Javier Patiño Loira

Javier Patiño Loira

Lila Wallace-Reader's Digest Fellow
Ecologies of Decay: Spontaneous Generation and Nature’s Economy


Javier Patiño Loira is a scholar in early modern Italian and Spanish cultures, working at the crossroads between the history of science and the study of poetic and artistic discourse and practice. Javier obtained his PhD from Princeton University in 2016, and is now Assistant Professor of Spanish and Portuguese at the University of California, Los Angeles. He is the author of The Age of Subtlety: Nature and Rhetorical Conceits in Early Modern Europe (June 2024), the culmination of a project that was awarded an ACLS Fellowship in 2020. Javier has published articles and book chapters on a variety of topics in early modern studies, including the formation of libraries, education, translation, and the development of notions of interiority.

Project Summary

"Ecologies of Decay" argues that spontaneous generation (the belief that a variety of creatures, including insects, toads, and fungi, emerged from decaying matter) decisively informed 17th-century views of nature’s “economy,” its program to remain always similar to itself yet never the same. The book explores two developments resulting from the belief that death was a beginning for new life, and that individuals of one species could be born from the remnants of another species. The first was a view of nature as a dynamic, sustainable, and self-regulating web of interconnected beings that remained whole by repurposing rot. The second was the rise of complex forms of ecological thought. Spontaneous generation shaped a world of horizontal links, integrated by beings born not from what is similar to them but from what lies nearby, in which contiguity replaces lineage and hierarchy.
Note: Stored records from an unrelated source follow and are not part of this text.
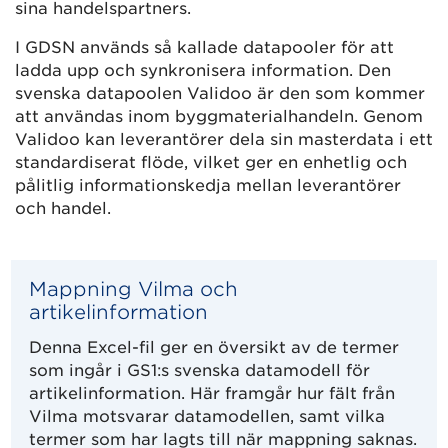
sina handelspartners.
I GDSN används så kallade datapooler för att
ladda upp och synkronisera information. Den
svenska datapoolen Validoo är den som kommer
att användas inom byggmaterialhandeln. Genom
Validoo kan leverantörer dela sin masterdata i ett
standardiserat flöde, vilket ger en enhetlig och
pålitlig informationskedja mellan leverantörer
och handel.
Mappning Vilma och
artikelinformation
Denna Excel-fil ger en översikt av de termer
som ingår i GS1:s svenska datamodell för
artikelinformation. Här framgår hur fält från
Vilma motsvarar datamodellen, samt vilka
termer som har lagts till när mappning saknas.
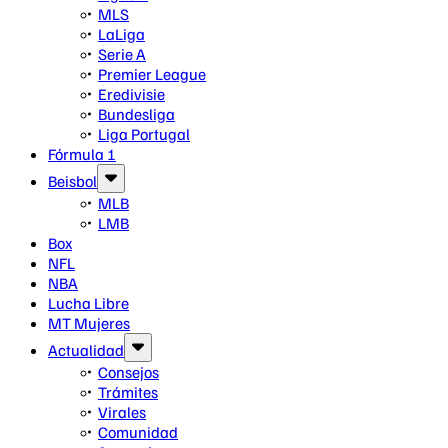
MLS
LaLiga
Serie A
Premier League
Eredivisie
Bundesliga
Liga Portugal
Fórmula 1
Beisbol
MLB
LMB
Box
NFL
NBA
Lucha Libre
MT Mujeres
Actualidad
Consejos
Trámites
Virales
Comunidad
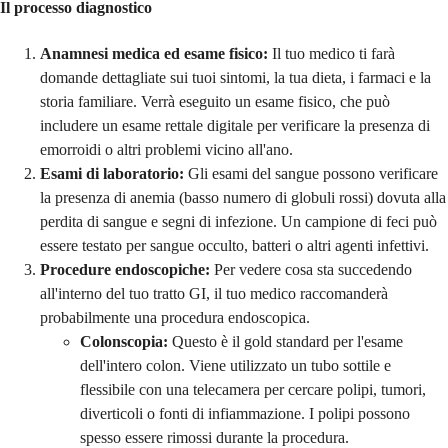
Il processo diagnostico
Anamnesi medica ed esame fisico:
Il tuo medico ti farà
domande dettagliate sui tuoi sintomi, la tua dieta, i farmaci e la
storia familiare. Verrà eseguito un esame fisico, che può
includere un esame rettale digitale per verificare la presenza di
emorroidi o altri problemi vicino all'ano.
Esami di laboratorio:
Gli esami del sangue possono verificare
la presenza di anemia (basso numero di globuli rossi) dovuta alla
perdita di sangue e segni di infezione. Un campione di feci può
essere testato per sangue occulto, batteri o altri agenti infettivi.
Procedure endoscopiche:
Per vedere cosa sta succedendo
all'interno del tuo tratto GI, il tuo medico raccomanderà
probabilmente una procedura endoscopica.
Colonscopia:
Questo è il gold standard per l'esame
dell'intero colon. Viene utilizzato un tubo sottile e
flessibile con una telecamera per cercare polipi, tumori,
diverticoli o fonti di infiammazione. I polipi possono
spesso essere rimossi durante la procedura.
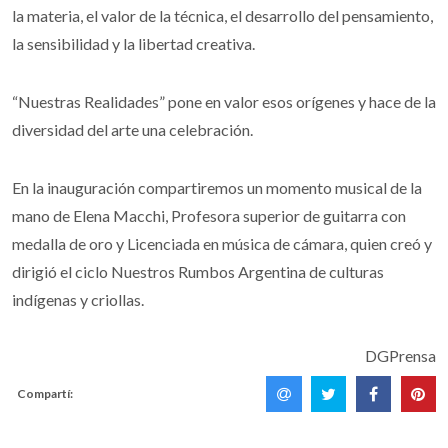
la materia, el valor de la técnica, el desarrollo del pensamiento,
la sensibilidad y la libertad creativa.
“Nuestras Realidades” pone en valor esos orígenes y hace de la
diversidad del arte una celebración.
En la inauguración compartiremos un momento musical de la
mano de Elena Macchi, Profesora superior de guitarra con
medalla de oro y Licenciada en música de cámara, quien creó y
dirigió el ciclo Nuestros Rumbos Argentina de culturas
indígenas y criollas.
DGPrensa
Compartí:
By explaining spontaneous generation through material processes such as fermentation, natural philosophers vindicated the study of lesser life forms, including insects, fungi, and intestinal parasites. This project demonstrates that clichés about “Baroque” culture, such as flesh-eating worms and ruins—in vanitas paintings and devotional “arts of dying”—made sense within a materialistic ecology of decay and regeneration that captivated scholars and creators with its protean and riotous creativity, in which human and non-human history related to one another in terms of matter and its transformation.